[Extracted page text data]
== == ==

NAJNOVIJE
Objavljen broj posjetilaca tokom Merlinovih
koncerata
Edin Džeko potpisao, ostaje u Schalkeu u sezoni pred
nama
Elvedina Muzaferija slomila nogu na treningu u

== == ==

» **Task directions**: Retype every line of the records above word for word, keeping the original line breaks.

» **Solution below**:
NAJNOVIJE
Objavljen broj posjetilaca tokom Merlinovih
koncerata
Edin Džeko potpisao, ostaje u Schalkeu u sezoni pred
nama
Elvedina Muzaferija slomila nogu na treningu u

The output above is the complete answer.